Text to read:
Coming Home is not a systematic study of sacred traditions but evokes the actual texture of Enlightenment as a process that occurs mysteriously in all cultures. The approach is impressionistic, even lyrical. As a film is meant to be viewed without interruption, each essay is designed to be read at one sitting, drawing the reader into a complete world of experience as film does. The quality of theater is enhanced by reading the essays aloud among friends. This book is an attempt to embody what Hermann Hesse pictures in his novel The Bead Game: a contemplative game of multicultural chess, noncompetitive and symphonic, through which healing and revealing harmonies are created, not just intellectually but as tangible, communally shared experience, similar to music.

The language and thought of these essays are not simplified for some hypothetical general reader but will engage any reader interested in the spiritual dimension of culture. There are no scholarly technicalities. The writing will make demands on your attention but does not presuppose advanced study of religion or philosophy. Being primarily an attempt to kindle intellectual and spiritual vision rather than to explain, these essays could be characterized as meditations. They require sympathetic participation rather than detached reading.

Perhaps it will be helpful to review the cultural moments woven together here. Heidegger invokes the Western philosophical and Christian mystical traditions. He is one of the deepest contemporary Western contemplative thinkers who has no traditional religious commitment. Krishnamurti, who also remains unassociated with religious tradition, translates into modern language the spirit of ancient Asian contemplative practice. By contrast, Ramakrishna, who lived from 1836 to 1886, was fully immersed in Indian cultural and religious forms. Yet he possessed a rare universal vision which could take these forms beyond their own limits while safeguarding their original integrity. Ramakrishna’s ecstatic participation in the Hindu, Christian, and Muslim spirituality to which he was exposed expresses the all-embracing Tantric Way. By further contrast, the Indian sage Ramana Maharshi, who died in 1951, had a meeting with Somerset Maugham, which inspired The Razor’s Edge, a work which essentially bypasses all religious and cultural forms, Eastern and Western. Ramana may be the Einstein of planetary spirituality, transcending previous approaches to religion as the General Theory of Relativity transcended earlier, more parochial systems of physics.

Moving now from the contemporary to the ancient, we contemplate the Zen Ox-herding pictures, representations of ten phases in the process of Enlightenment which have enhanced the deeper understanding of Buddhist practitioners since the twelfth century. The essay is illustrated with a contemporary version of the Ox-herding pictures by the American artist Eugene Gregan. The essay on Plotinus attempts to show that this mystical Platonic philosopher from the early centuries of the Christian Era is perhaps the most profound metaphysician of the spiritual quest who has appeared at any time in any culture. The essay closes with an account of my own experience, through spiritual imagination, of the ascent to the One about which Plotinus eloquently speaks.

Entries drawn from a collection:
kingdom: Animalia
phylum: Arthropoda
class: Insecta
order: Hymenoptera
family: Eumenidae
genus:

Tasks for this exercise:
a – Return the part of the passage about the essays in Coming Home that begins at the words "Moving now from" and ends after the words "Plotinus eloquently speaks.".
b – Continue the passage about the essays in Coming Home from the point where it ends.

Responses to the exercise:
a –
Moving now from the contemporary to the ancient, we contemplate the Zen Ox-herding pictures, representations of ten phases in the process of Enlightenment which have enhanced the deeper understanding of Buddhist practitioners since the twelfth century. The essay is illustrated with a contemporary version of the Ox-herding pictures by the American artist Eugene Gregan. The essay on Plotinus attempts to show that this mystical Platonic philosopher from the early centuries of the Christian Era is perhaps the most profound metaphysician of the spiritual quest who has appeared at any time in any culture. The essay closes with an account of my own experience, through spiritual imagination, of the ascent to the One about which Plotinus eloquently speaks.

b –
The following three essays are intimately connected, exploring sister universes of Spirit: Judaism, Christianity, and Islam. The essay on Jewish Hasidic soul masters enters directly into the sphere of holy ecstasy, which is impenetrable by any rational approach. The essay on the letters of Saint Paul stresses the kinship between Paul as a mystical rabbi and the Hasidic teachings explored earlier. Paul’s ecstatic experience on the road to Damascus is the seed for the mystical approach to the Messiah developed by Christian tradition. We next turn to a personal letter written to me from Sri Lanka by a contemporary Islamic sage, Bawa Muhaiyaddeen, who embodies the Sufi Way. Then, from the perspective of the Confucian and Taoist traditions of ancient China, we examine the themes encountered thus far, seeking guidance in the traditional ritual manner from the oracle text of the I Ching. This revelatory interlude resembles conversation with an ancient Chinese sage. Finally, the tenth essay attempts to gather and fuse all these languages and images into a contemplative experiment to be carried out by each reader. The Absolute of Advaita Vedanta, termed Turiya in Sanskrit, is related in this essay to contemplative practice in terms of a vivid experience which occurred to me during meditation. Thus Coming Home culminates not on the level of intellectual inquiry but in the sphere of spiritual practice and experience.

The story of my own path to the Spirit centers around an elderly Sioux spiritual leader, holy shaman in the role of Episcopal priest, who introduced me to prayer and meditation when I was nineteen. Father Deloria awakened in me a thirst for contemplative practice and mystical experience with stories of his grandfather, Tipisapa or Black Tipi, a traditional Lakota holy man. Through the medium of Christian spirituality, Vine Deloria practiced the long waiting in silence and experienced the sacred visions characteristic of Native American spirituality. He actually perceived a globe of intensely beautiful Divine Radiance, the presence of Wakantanka, the Great Spirit, floating at the foot of the Cross as he celebrated Communion. Thus my own spiritual life sprang up through the interplay of sacred traditions.

When I was twenty-four, I made acquaintance in New York City with Swami Nikhilananda, a senior monk of the Ramakrishna Order, urbane, scholarly, and far advanced in contemplative life. My wife and I were blessed to study and meditate with Nikhilananda in close relationship for the last eight years of his life. He was a direct disciple of Sarada Devi, wife of Ramakrishna, who is among the most radiant woman saints of modern times. In her immediate lineage I received initiation and spiritual training. Since then I have been further blessed by initiation and instruction from spiritual guides representing various traditions, deepening my appreciation for the all-embracing attitude expressed by Ramakrishna and others who share the universal vision.

Exploring this universal way while completing my doctorate in religion at Columbia University, I have produced weekly radio documentaries over the Pacifica station in New York City, interviewing well-known spiritual teachers from around the world and their close disciples. This experience has been rich but difficult to assimilate. The crosscurrents of spiritual practices and commitments immigrating to America and emerging from contemporary American culture are complex and confusing. Coming Home represents my own affirmation of the spiritual harmony that resolves this confusion. The resolution is not facile but has been long sought and pondered. Nor is it a position of naive acceptance of various religious claims. Spiritual longing should be accompanied by sympathetic yet critical intelligence that continually reorients us to the most compassionate ethical values and the most comprehensive practice of contemplation.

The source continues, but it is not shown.